Material shown:

------

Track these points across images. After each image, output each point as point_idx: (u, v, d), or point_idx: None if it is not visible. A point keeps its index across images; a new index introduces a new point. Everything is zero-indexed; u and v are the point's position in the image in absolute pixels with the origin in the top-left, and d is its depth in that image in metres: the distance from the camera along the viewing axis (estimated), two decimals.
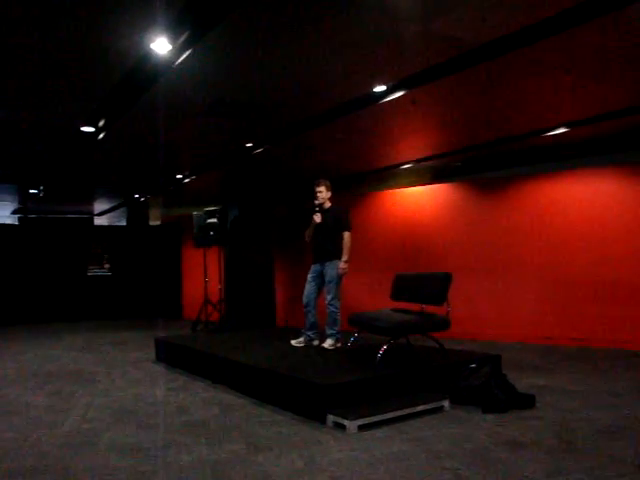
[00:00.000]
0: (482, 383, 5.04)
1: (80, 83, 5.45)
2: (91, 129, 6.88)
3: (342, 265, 6.39)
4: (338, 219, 6.50)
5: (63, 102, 6.02)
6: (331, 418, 4.51)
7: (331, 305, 6.42)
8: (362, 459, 3.73)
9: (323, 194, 6.58)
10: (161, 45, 4.42)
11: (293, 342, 6.69)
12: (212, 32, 4.30)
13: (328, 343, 6.39)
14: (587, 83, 5.82)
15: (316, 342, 6.62)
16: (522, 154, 9.08)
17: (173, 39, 4.33)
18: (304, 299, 6.62)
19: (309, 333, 6.64)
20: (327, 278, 6.45)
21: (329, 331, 6.44)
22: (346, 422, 4.36)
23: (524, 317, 8.87)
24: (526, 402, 4.96)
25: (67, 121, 6.64)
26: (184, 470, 3.60)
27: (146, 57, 4.71)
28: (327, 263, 6.46)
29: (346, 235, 6.43)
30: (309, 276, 6.62)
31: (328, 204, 6.63)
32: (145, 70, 5.00)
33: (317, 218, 6.53)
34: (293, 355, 6.14)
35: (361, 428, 4.35)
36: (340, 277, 6.43)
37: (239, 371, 5.87)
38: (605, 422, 4.44)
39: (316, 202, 6.60)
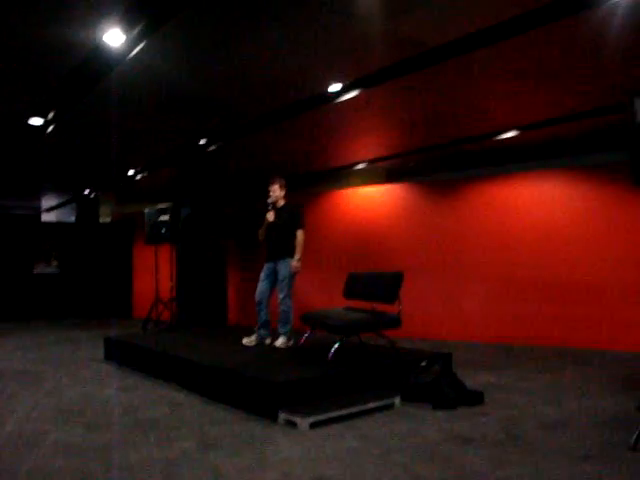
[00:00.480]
0: (432, 380, 5.11)
1: (29, 74, 5.31)
2: (40, 121, 6.70)
3: (294, 263, 6.38)
4: (291, 217, 6.48)
5: (10, 93, 5.85)
6: (282, 416, 4.50)
7: (283, 304, 6.40)
8: (314, 456, 3.73)
9: (277, 192, 6.55)
10: (114, 36, 4.35)
11: (245, 340, 6.65)
12: (167, 25, 4.26)
13: (280, 341, 6.38)
14: (539, 87, 5.98)
15: (268, 340, 6.60)
16: (475, 156, 9.25)
17: (127, 30, 4.27)
18: (257, 297, 6.58)
19: (261, 331, 6.61)
20: (279, 276, 6.44)
21: (281, 329, 6.43)
22: (297, 420, 4.35)
23: (475, 316, 9.03)
24: (475, 399, 5.05)
25: (14, 113, 6.45)
26: (133, 469, 3.53)
27: (99, 48, 4.63)
28: (280, 261, 6.44)
29: (299, 233, 6.43)
30: (262, 274, 6.59)
31: (282, 202, 6.61)
32: (97, 62, 4.91)
33: (270, 217, 6.50)
34: (244, 353, 6.11)
35: (313, 426, 4.36)
36: (293, 275, 6.42)
37: (190, 369, 5.81)
38: (551, 417, 4.57)
39: (269, 200, 6.57)
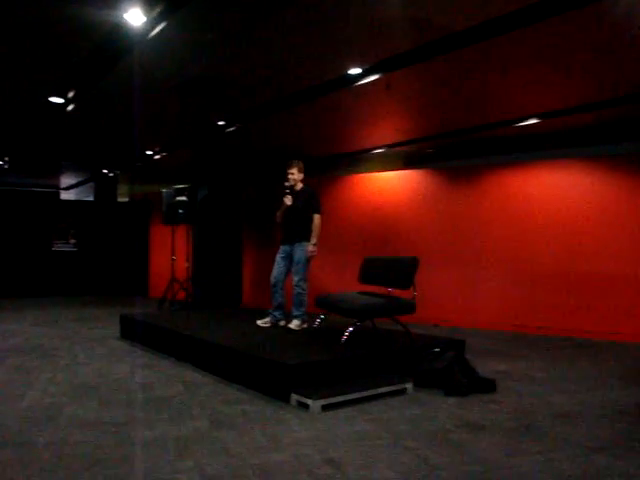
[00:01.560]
0: (445, 367, 5.11)
1: (50, 52, 5.33)
2: (60, 100, 6.73)
3: (311, 248, 6.39)
4: (309, 201, 6.48)
5: (31, 71, 5.88)
6: (295, 397, 4.53)
7: (298, 286, 6.42)
8: (325, 438, 3.76)
9: (295, 176, 6.55)
10: (135, 16, 4.34)
11: (259, 322, 6.69)
12: (188, 5, 4.23)
13: (294, 324, 6.40)
14: (560, 75, 5.89)
15: (282, 322, 6.64)
16: (494, 143, 9.17)
17: (147, 10, 4.26)
18: (272, 279, 6.61)
19: (276, 313, 6.65)
20: (295, 259, 6.45)
21: (295, 312, 6.46)
22: (310, 402, 4.38)
23: (490, 304, 9.01)
24: (487, 386, 5.05)
25: (35, 91, 6.49)
26: (146, 445, 3.59)
27: (119, 28, 4.62)
28: (296, 244, 6.45)
29: (316, 218, 6.43)
30: (278, 256, 6.61)
31: (300, 186, 6.61)
32: (118, 41, 4.91)
33: (288, 200, 6.50)
34: (259, 334, 6.15)
35: (325, 408, 4.39)
36: (308, 259, 6.43)
37: (204, 349, 5.86)
38: (564, 407, 4.56)
39: (287, 184, 6.56)
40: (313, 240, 6.39)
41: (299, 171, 6.57)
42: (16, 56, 5.42)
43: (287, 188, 6.54)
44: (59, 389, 4.98)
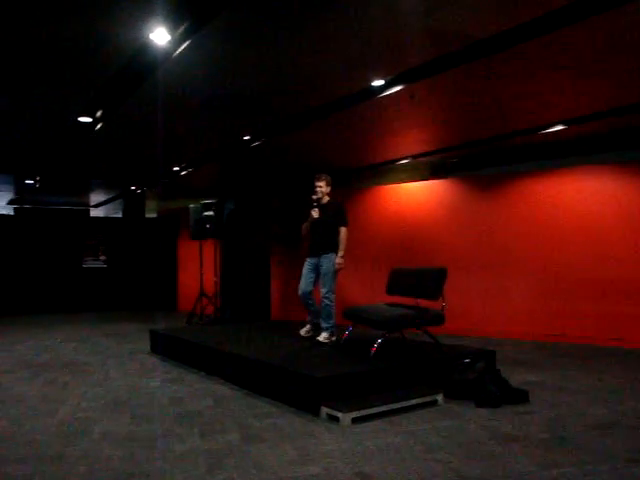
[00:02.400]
0: (476, 378, 5.06)
1: (78, 73, 5.44)
2: (88, 119, 6.86)
3: (338, 260, 6.38)
4: (336, 214, 6.50)
5: (61, 92, 6.01)
6: (325, 410, 4.52)
7: (326, 298, 6.42)
8: (355, 451, 3.74)
9: (323, 188, 6.57)
10: (160, 35, 4.41)
11: (302, 332, 6.73)
12: (211, 23, 4.29)
13: (323, 336, 6.40)
14: (585, 80, 5.84)
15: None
16: (519, 151, 9.10)
17: (172, 29, 4.32)
18: (300, 292, 6.61)
19: (315, 321, 6.69)
20: (323, 271, 6.45)
21: (324, 324, 6.45)
22: (340, 414, 4.37)
23: (519, 314, 8.89)
24: (519, 397, 4.98)
25: (64, 111, 6.63)
26: (178, 459, 3.60)
27: (145, 47, 4.70)
28: (322, 256, 6.45)
29: (343, 230, 6.43)
30: (304, 269, 6.62)
31: (327, 199, 6.63)
32: (144, 60, 4.98)
33: (315, 213, 6.52)
34: (287, 347, 6.15)
35: (355, 421, 4.37)
36: (335, 271, 6.43)
37: (233, 363, 5.88)
38: (597, 417, 4.47)
39: (314, 197, 6.58)
40: (340, 252, 6.39)
41: (327, 184, 6.59)
42: (45, 77, 5.54)
43: (315, 201, 6.56)
44: (91, 404, 5.04)
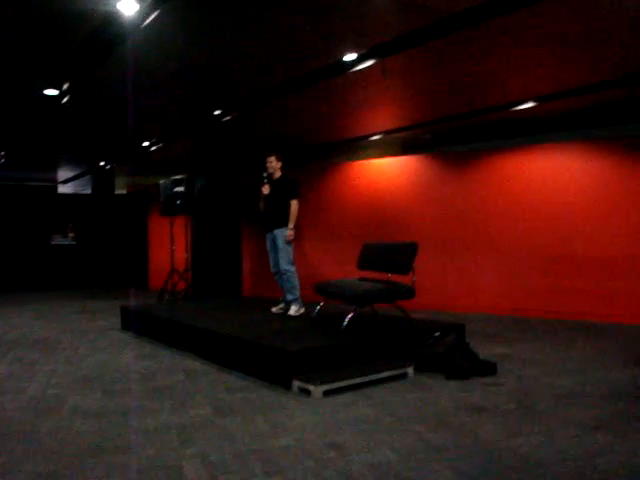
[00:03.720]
0: (446, 351, 5.14)
1: (43, 43, 5.30)
2: (55, 92, 6.71)
3: (288, 232, 6.44)
4: (286, 188, 6.55)
5: (25, 64, 5.85)
6: (296, 384, 4.55)
7: (286, 271, 6.49)
8: (327, 423, 3.78)
9: (273, 164, 6.66)
10: (128, 5, 4.32)
11: (273, 309, 6.76)
12: None
13: (293, 310, 6.46)
14: (557, 57, 5.88)
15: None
16: (491, 128, 9.17)
17: None
18: (272, 268, 6.67)
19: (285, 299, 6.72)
20: (278, 246, 6.52)
21: (290, 297, 6.51)
22: (311, 387, 4.40)
23: (489, 289, 9.02)
24: (488, 369, 5.06)
25: (30, 84, 6.47)
26: (149, 433, 3.60)
27: (112, 17, 4.60)
28: (276, 231, 6.53)
29: (293, 203, 6.46)
30: (267, 246, 6.71)
31: (278, 174, 6.69)
32: (111, 31, 4.89)
33: (265, 190, 6.62)
34: (259, 322, 6.16)
35: (326, 394, 4.41)
36: (289, 243, 6.49)
37: (205, 338, 5.88)
38: (563, 388, 4.58)
39: (265, 174, 6.67)
40: (290, 224, 6.44)
41: (277, 160, 6.67)
42: (9, 49, 5.39)
43: (265, 177, 6.64)
44: (61, 380, 5.00)
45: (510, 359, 5.64)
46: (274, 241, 6.59)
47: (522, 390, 4.54)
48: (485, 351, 5.72)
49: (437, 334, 5.45)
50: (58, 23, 4.79)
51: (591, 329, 7.38)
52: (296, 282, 6.51)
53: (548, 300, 8.42)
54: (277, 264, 6.61)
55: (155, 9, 4.42)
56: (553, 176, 8.54)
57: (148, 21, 4.61)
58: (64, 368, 5.48)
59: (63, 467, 3.08)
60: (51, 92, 6.69)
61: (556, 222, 8.42)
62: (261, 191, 6.64)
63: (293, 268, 6.52)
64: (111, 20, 4.65)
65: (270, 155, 6.67)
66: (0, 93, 6.91)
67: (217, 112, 7.96)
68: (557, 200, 8.45)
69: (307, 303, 6.64)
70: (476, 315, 8.56)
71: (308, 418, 3.89)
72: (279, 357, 4.78)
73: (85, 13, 4.55)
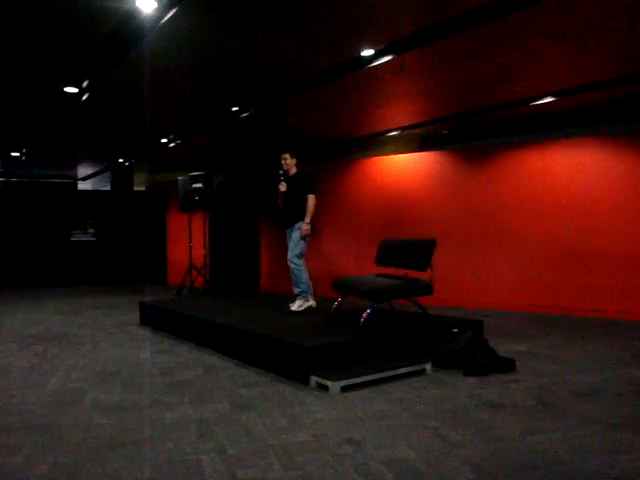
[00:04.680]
0: (464, 347, 5.11)
1: (63, 42, 5.35)
2: (74, 90, 6.77)
3: (304, 226, 6.44)
4: (302, 184, 6.57)
5: (46, 62, 5.91)
6: (314, 379, 4.56)
7: (292, 262, 6.52)
8: (344, 418, 3.78)
9: (288, 161, 6.69)
10: (146, 3, 4.34)
11: (296, 305, 6.74)
12: None
13: (295, 305, 6.51)
14: (575, 53, 5.81)
15: (313, 303, 6.67)
16: (508, 123, 9.08)
17: None
18: None
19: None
20: (292, 239, 6.58)
21: (295, 290, 6.56)
22: (329, 383, 4.41)
23: (508, 285, 8.96)
24: (506, 366, 5.04)
25: (50, 82, 6.53)
26: (168, 427, 3.63)
27: (131, 15, 4.63)
28: (295, 226, 6.57)
29: (310, 198, 6.48)
30: (288, 242, 6.71)
31: (294, 171, 6.72)
32: (130, 28, 4.91)
33: (282, 187, 6.66)
34: (277, 318, 6.18)
35: (344, 389, 4.41)
36: (304, 238, 6.50)
37: (223, 334, 5.91)
38: (582, 385, 4.54)
39: (280, 171, 6.70)
40: (306, 219, 6.45)
41: (292, 157, 6.71)
42: (30, 47, 5.44)
43: (281, 175, 6.68)
44: (81, 375, 5.05)
45: (529, 356, 5.60)
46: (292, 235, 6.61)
47: (541, 387, 4.51)
48: (503, 347, 5.69)
49: (455, 330, 5.43)
50: (78, 21, 4.82)
51: (610, 326, 7.30)
52: (302, 276, 6.51)
53: (566, 296, 8.34)
54: None
55: (173, 7, 4.43)
56: (572, 172, 8.45)
57: (166, 18, 4.63)
58: (84, 362, 5.54)
59: (83, 460, 3.11)
60: (71, 90, 6.75)
61: (575, 218, 8.34)
62: (278, 188, 6.67)
63: (300, 261, 6.54)
64: (130, 18, 4.68)
65: (284, 152, 6.70)
66: (21, 91, 6.98)
67: (235, 109, 7.98)
68: (576, 196, 8.37)
69: (325, 299, 6.64)
70: (494, 311, 8.51)
71: (326, 414, 3.89)
72: (297, 353, 4.79)
73: (105, 11, 4.58)
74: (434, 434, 3.46)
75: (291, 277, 6.59)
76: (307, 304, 6.53)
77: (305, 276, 6.53)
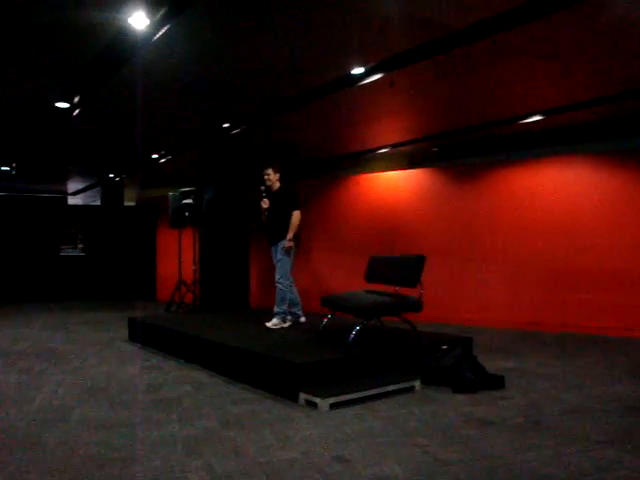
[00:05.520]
0: (453, 364, 5.12)
1: (55, 57, 5.36)
2: (66, 105, 6.77)
3: (286, 242, 6.43)
4: (286, 200, 6.55)
5: (37, 77, 5.91)
6: (303, 396, 4.54)
7: (279, 283, 6.52)
8: (334, 436, 3.77)
9: (271, 176, 6.66)
10: (139, 19, 4.36)
11: (272, 323, 6.73)
12: (191, 8, 4.25)
13: (272, 322, 6.52)
14: (563, 71, 5.88)
15: (302, 319, 6.72)
16: (498, 141, 9.16)
17: (151, 13, 4.27)
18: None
19: (292, 310, 6.75)
20: (276, 258, 6.56)
21: (276, 309, 6.56)
22: (318, 400, 4.39)
23: (497, 302, 8.98)
24: (496, 383, 5.04)
25: (41, 97, 6.53)
26: (155, 445, 3.60)
27: (123, 32, 4.64)
28: (278, 244, 6.56)
29: (294, 214, 6.47)
30: (273, 259, 6.74)
31: (277, 185, 6.70)
32: (122, 45, 4.93)
33: (264, 204, 6.63)
34: (266, 335, 6.16)
35: (333, 406, 4.40)
36: (288, 255, 6.49)
37: (211, 350, 5.88)
38: (572, 402, 4.54)
39: (262, 187, 6.66)
40: (289, 235, 6.43)
41: (275, 172, 6.67)
42: (21, 61, 5.45)
43: (263, 191, 6.64)
44: (69, 391, 5.01)
45: (518, 373, 5.61)
46: (277, 253, 6.61)
47: (530, 404, 4.51)
48: (493, 364, 5.69)
49: (444, 347, 5.43)
50: (70, 37, 4.83)
51: (600, 343, 7.33)
52: (286, 296, 6.52)
53: (556, 313, 8.37)
54: None
55: (165, 24, 4.45)
56: (561, 189, 8.52)
57: (158, 35, 4.65)
58: (71, 379, 5.49)
59: (69, 477, 3.08)
60: (62, 105, 6.75)
61: (564, 235, 8.39)
62: (260, 205, 6.63)
63: (288, 282, 6.54)
64: (122, 34, 4.69)
65: (267, 167, 6.65)
66: (12, 105, 6.97)
67: (226, 125, 8.00)
68: (565, 213, 8.43)
69: (314, 315, 6.64)
70: (484, 328, 8.52)
71: (315, 431, 3.88)
72: (286, 369, 4.77)
73: (97, 27, 4.59)
74: (423, 452, 3.45)
75: (276, 296, 6.58)
76: (283, 325, 6.55)
77: (290, 296, 6.54)
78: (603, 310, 8.00)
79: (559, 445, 3.54)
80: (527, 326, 8.52)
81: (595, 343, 7.32)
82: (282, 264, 6.50)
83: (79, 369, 5.96)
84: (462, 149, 9.76)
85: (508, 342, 7.46)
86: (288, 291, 6.51)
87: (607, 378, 5.39)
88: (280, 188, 6.69)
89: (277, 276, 6.52)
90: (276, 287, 6.53)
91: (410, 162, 10.51)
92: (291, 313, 6.73)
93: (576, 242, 8.28)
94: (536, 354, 6.61)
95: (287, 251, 6.45)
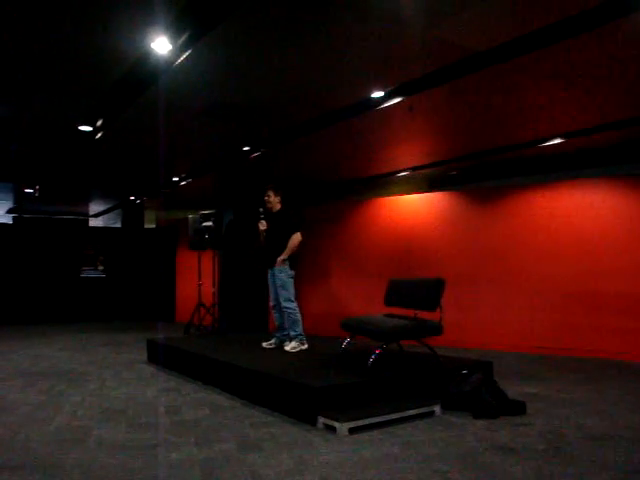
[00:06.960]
0: (473, 389, 5.05)
1: (79, 81, 5.45)
2: (89, 128, 6.88)
3: (278, 259, 6.43)
4: (286, 222, 6.55)
5: (61, 100, 6.02)
6: (322, 420, 4.51)
7: (287, 308, 6.51)
8: (352, 460, 3.73)
9: (271, 198, 6.68)
10: (161, 44, 4.43)
11: (264, 344, 6.79)
12: (212, 33, 4.32)
13: (291, 345, 6.50)
14: (583, 94, 5.87)
15: (286, 343, 6.70)
16: (518, 164, 9.13)
17: (173, 39, 4.34)
18: (271, 302, 6.79)
19: (277, 334, 6.80)
20: (277, 283, 6.54)
21: (291, 333, 6.55)
22: (337, 424, 4.36)
23: (517, 326, 8.88)
24: (517, 409, 4.96)
25: (65, 120, 6.64)
26: (173, 468, 3.59)
27: (146, 56, 4.72)
28: (276, 267, 6.53)
29: (293, 236, 6.47)
30: (269, 281, 6.73)
31: (278, 207, 6.71)
32: (145, 69, 5.00)
33: (261, 226, 6.66)
34: (284, 357, 6.14)
35: (352, 431, 4.35)
36: (290, 278, 6.48)
37: (231, 373, 5.87)
38: (594, 429, 4.46)
39: (260, 209, 6.69)
40: (283, 255, 6.43)
41: (275, 194, 6.68)
42: (46, 85, 5.56)
43: (261, 213, 6.67)
44: (87, 412, 5.02)
45: (540, 398, 5.52)
46: (274, 276, 6.61)
47: (552, 430, 4.43)
48: (513, 389, 5.61)
49: (464, 372, 5.37)
50: (94, 60, 4.93)
51: (621, 368, 7.20)
52: (298, 318, 6.52)
53: (578, 338, 8.25)
54: (274, 301, 6.69)
55: (187, 49, 4.53)
56: (582, 212, 8.46)
57: (180, 60, 4.73)
58: (90, 400, 5.51)
59: None
60: (85, 128, 6.86)
61: (584, 258, 8.31)
62: (258, 227, 6.64)
63: (294, 304, 6.54)
64: (145, 59, 4.78)
65: (267, 190, 6.68)
66: (36, 128, 7.10)
67: (246, 148, 8.07)
68: (585, 236, 8.36)
69: (334, 339, 6.61)
70: (504, 353, 8.42)
71: (333, 455, 3.84)
72: (305, 393, 4.74)
73: (121, 52, 4.69)
74: (443, 478, 3.40)
75: (286, 320, 6.58)
76: (302, 347, 6.54)
77: (300, 317, 6.53)
78: (624, 334, 7.87)
79: (583, 473, 3.46)
80: (548, 350, 8.40)
81: (617, 368, 7.19)
82: (285, 289, 6.50)
83: (98, 390, 5.98)
84: (481, 172, 9.73)
85: (528, 366, 7.36)
86: (297, 312, 6.51)
87: (630, 405, 5.28)
88: (281, 210, 6.70)
89: (281, 300, 6.52)
90: (284, 312, 6.52)
91: (430, 185, 10.50)
92: (275, 336, 6.78)
93: (598, 265, 8.19)
94: (557, 379, 6.51)
95: (287, 274, 6.44)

------

Looking back over the data above, restate word for word the lines that begin at the line with "59: (63, 467, 3.08)" and end at the line with "73: (85, 13, 4.55)", inclusive.

Result for this exercise:
59: (63, 467, 3.08)
60: (51, 92, 6.69)
61: (556, 222, 8.42)
62: (261, 191, 6.64)
63: (293, 268, 6.52)
64: (111, 20, 4.65)
65: (270, 155, 6.67)
66: (0, 93, 6.91)
67: (217, 112, 7.96)
68: (557, 200, 8.45)
69: (307, 303, 6.64)
70: (476, 315, 8.56)
71: (308, 418, 3.89)
72: (279, 357, 4.78)
73: (85, 13, 4.55)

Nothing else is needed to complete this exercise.